To Taste Temptation (Legend of the Four Soldiers #1)(36)



“How dare you?” she breathed.

His nostrils flared, but that was his only reaction. “Do you love him?”

She swallowed. “Of course I love him. Jasper is like a brother to me—”

He gave a nasty bark of laughter. “Would you make love to your brother?”

She slapped him. The sound echoed in the room, and her hand stung. She drew back in appalled shock at her own violence, but before she could say anything—even think to say anything—he’d grasped her.

He pulled her close and lowered his head until she felt his breath brush her cheek. “He kisses you like a brother. As if you meant no more to him than the maid who brings his tea in the morning. Is that what you really want from your marriage?”

“Yes.” She glared up at him, so intimately close. Her hands had nowhere to go but his shoulders, and she clutched him as if they embraced. As if they were lovers. “Yes, that’s what I want. A civilized man. An Englishman who knows the rules of society, an aristocrat to help me with my son and my lands. We are perfectly suited, Jasper and I. We are as alike as two peas in a pod.”

She saw the hurt in his eyes. It was very subtle, few other people, perhaps no other person, would understand it, but she saw and comprehended. She was hurting him.

So she drove the knife home. “We will be married soon, and I will be very, very happy—”

“Goddamn you,” he growled, and then he kissed her.

His mouth ground down over hers, smashing her lips against her teeth until she tasted blood. She tried to twist away, but he clutched her harder and lifted her from the ground so she had no purchase. She arched her head and he followed, walking with her until her back was against the wall. And then she truly had nowhere to go. She should’ve given up then—she knew he would never really hurt her—but something inside her refused to admit defeat. She opened her mouth, and when he hesitated for a fraction of a second, she took advantage.

She bit him.

He reared back and grinned at her, his beautiful lower lip bloody. “Cat.”

She would’ve hit him then—again—if he didn’t already have control of her arms.

And then it was too late. He’d bent his head to hers. This time his lips were soft, brushing over hers delicately, lightly. Teasing, as if he had all the time in the world. She pushed her face forward, to deepen the contact, but he moved aside. Perhaps he was afraid she’d bite him again. Perhaps he was merely toying with her. She couldn’t think anymore, and it didn’t seem to matter, anyway. He returned, like a moth alighting on her lips. Softly, sweetly, as if she were made of spun glass, a delicate, fragile creature instead of the cat he’d just called her.

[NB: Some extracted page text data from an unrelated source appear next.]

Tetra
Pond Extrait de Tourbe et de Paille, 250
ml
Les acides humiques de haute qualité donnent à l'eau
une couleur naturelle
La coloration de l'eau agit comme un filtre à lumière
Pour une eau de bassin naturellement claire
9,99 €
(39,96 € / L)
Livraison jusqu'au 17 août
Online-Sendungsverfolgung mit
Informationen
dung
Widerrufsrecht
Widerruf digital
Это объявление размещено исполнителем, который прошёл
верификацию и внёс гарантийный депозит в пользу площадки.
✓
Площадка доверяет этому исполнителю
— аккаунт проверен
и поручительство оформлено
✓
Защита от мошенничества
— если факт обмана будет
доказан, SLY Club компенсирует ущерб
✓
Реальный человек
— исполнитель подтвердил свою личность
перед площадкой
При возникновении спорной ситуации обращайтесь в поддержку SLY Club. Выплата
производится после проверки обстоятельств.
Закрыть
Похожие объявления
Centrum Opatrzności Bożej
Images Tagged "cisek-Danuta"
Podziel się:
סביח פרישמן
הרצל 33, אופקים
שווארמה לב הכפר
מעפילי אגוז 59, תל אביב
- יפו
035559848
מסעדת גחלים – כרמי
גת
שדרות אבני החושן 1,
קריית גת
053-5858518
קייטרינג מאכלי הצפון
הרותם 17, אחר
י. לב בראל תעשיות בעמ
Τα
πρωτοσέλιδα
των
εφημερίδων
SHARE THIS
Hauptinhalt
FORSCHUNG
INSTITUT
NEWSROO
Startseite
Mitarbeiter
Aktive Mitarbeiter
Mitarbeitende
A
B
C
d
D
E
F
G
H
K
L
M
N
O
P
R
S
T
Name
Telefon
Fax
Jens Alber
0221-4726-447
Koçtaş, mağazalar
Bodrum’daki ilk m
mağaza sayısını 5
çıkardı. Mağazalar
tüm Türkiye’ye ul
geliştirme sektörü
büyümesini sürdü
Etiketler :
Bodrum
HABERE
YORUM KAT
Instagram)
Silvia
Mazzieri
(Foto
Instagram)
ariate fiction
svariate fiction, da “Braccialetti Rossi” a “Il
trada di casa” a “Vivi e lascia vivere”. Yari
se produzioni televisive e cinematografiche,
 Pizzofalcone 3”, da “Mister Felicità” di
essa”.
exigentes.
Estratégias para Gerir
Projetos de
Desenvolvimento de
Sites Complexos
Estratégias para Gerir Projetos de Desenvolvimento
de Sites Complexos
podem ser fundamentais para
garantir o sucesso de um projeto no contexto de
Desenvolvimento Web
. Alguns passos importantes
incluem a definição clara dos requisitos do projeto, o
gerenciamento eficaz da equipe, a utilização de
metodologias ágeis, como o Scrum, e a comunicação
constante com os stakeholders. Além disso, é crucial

In the end, she couldn’t hold out. She parted her lips as shyly as a virgin, as if she’d never been kissed before. Maybe she hadn’t—not like this, anyway. The tip of his tongue darted into her mouth and out again, and her tongue followed. She pursued him into his mouth, and he sucked at her, gently, oh, so gently, biting. His entire weight was pressed against her, holding her upright against the wall. And she wished, desperately, that there were not so many layers of fabric between them. That she could feel that hardness—feel him. She moaned, a whispering, light sound, entirely unlike herself, and he stilled.

He lowered her gently to the ground and took his mouth, his hands, and himself away from her. She stared at him, completely at a loss for words.

He bowed. “Good night.” And he left the room.

Her legs were shaky, and for a moment she simply leaned against her sitting room wall, not even attempting to walk to the settee for fear her legs would collapse beneath her. As she leaned there, she licked her lips and tasted blood.

Whether his or hers she could not tell.

A CIVILIZED MAN. Sam shouldered past the gawking footmen and out of Emeline’s town house. A civilized man. He ran down the steps and continued running, the familiar feel of his muscles lengthening and warming a comfort.

A civilized man.

Of all the words that could be used to describe him, civilized was the last anyone would use. He rounded a corner and had to dodge a group of drunken riffraff. The men scattered apart in surprise at his appearance. By the time they started yelling insults, Sam was yards away. He continued down the street, ducking on a whim into a dark alley. His feet pounded rhythmically against cobblestones, each footfall a silent jolt to the body. With every step, his body grew looser, more well oiled, until he ran almost without volition, almost without effort. The momentum built until he flew. He could run like this for miles, hours, days if he had to.

There was no point in lusting after a woman who didn’t want him. In Boston he was a well-respected figure, a leader of the trading community, thanks to his uncle’s business and the wealth he’d amassed since inheriting it. In only the last year he’d been approached twice by keen fathers, making it known that Sam would be a welcome son-in-law. The ladies in each case were pleasant enough, but there’d been no spark. Nothing to make him single them out as special. He’d begun to think that his standards were too high. That a man in his position should settle on good family and a pretty face as adequate for a contented marriage.

Sam cursed and quickened his pace, leaping over a pile of trash. And now he felt a stupid, wholly uncontrollable yearning for a woman he simply could not have. A woman who wanted a civilized man. Why her? Why this prickly aristocrat who didn’t even like him?